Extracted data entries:

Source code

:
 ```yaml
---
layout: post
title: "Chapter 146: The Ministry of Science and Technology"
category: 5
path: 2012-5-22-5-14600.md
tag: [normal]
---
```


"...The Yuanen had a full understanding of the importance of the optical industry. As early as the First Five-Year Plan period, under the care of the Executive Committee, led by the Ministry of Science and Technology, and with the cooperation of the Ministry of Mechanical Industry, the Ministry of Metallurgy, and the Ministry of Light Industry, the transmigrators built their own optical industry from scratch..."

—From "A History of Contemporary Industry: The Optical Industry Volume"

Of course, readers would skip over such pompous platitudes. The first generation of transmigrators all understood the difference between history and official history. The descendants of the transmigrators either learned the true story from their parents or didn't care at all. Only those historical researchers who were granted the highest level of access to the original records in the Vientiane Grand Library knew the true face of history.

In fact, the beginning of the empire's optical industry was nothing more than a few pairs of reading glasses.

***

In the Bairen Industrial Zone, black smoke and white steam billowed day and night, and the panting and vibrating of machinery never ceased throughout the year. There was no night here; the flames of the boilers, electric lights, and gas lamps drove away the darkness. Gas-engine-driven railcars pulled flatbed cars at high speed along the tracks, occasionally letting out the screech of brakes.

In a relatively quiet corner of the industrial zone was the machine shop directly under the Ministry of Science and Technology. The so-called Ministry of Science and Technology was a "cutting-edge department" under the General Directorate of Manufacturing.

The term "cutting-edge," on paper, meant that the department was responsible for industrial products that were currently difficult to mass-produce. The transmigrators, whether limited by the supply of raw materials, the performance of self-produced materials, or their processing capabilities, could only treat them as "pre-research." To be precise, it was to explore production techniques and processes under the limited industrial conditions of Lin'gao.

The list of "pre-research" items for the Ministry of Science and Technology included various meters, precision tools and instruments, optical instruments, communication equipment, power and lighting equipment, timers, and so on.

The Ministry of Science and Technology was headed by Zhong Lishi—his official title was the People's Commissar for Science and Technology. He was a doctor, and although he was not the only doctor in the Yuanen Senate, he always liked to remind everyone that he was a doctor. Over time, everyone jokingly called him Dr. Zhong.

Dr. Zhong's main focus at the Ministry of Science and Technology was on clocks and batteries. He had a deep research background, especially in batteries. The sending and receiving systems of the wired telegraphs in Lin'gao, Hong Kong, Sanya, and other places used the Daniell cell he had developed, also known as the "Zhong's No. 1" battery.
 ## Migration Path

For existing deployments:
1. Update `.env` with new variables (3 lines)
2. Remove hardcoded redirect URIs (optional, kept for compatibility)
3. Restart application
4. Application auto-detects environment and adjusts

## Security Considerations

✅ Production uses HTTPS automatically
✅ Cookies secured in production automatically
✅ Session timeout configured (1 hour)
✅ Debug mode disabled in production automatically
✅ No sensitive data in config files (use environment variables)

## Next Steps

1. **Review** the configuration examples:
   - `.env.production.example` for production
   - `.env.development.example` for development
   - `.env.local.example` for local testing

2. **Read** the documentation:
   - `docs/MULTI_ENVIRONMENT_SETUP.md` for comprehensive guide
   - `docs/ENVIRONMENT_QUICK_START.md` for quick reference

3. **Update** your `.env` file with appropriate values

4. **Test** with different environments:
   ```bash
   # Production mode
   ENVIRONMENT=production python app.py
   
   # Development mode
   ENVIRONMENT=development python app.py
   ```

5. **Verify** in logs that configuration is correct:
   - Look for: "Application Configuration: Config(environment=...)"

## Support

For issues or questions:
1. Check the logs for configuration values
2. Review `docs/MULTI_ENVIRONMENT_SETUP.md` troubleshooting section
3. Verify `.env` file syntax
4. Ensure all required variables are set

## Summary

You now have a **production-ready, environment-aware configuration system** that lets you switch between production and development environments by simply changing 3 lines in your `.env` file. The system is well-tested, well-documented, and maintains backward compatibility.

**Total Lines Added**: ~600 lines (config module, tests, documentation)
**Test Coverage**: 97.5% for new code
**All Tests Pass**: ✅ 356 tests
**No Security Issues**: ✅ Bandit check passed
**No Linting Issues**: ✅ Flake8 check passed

EXERCISE REQUIREMENTS: Whichever lines of the data include the word "tests", pull them out.

TASK RESPONSE:
**Total Lines Added**: ~600 lines (config module, tests, documentation)
**All Tests Pass**: ✅ 356 tests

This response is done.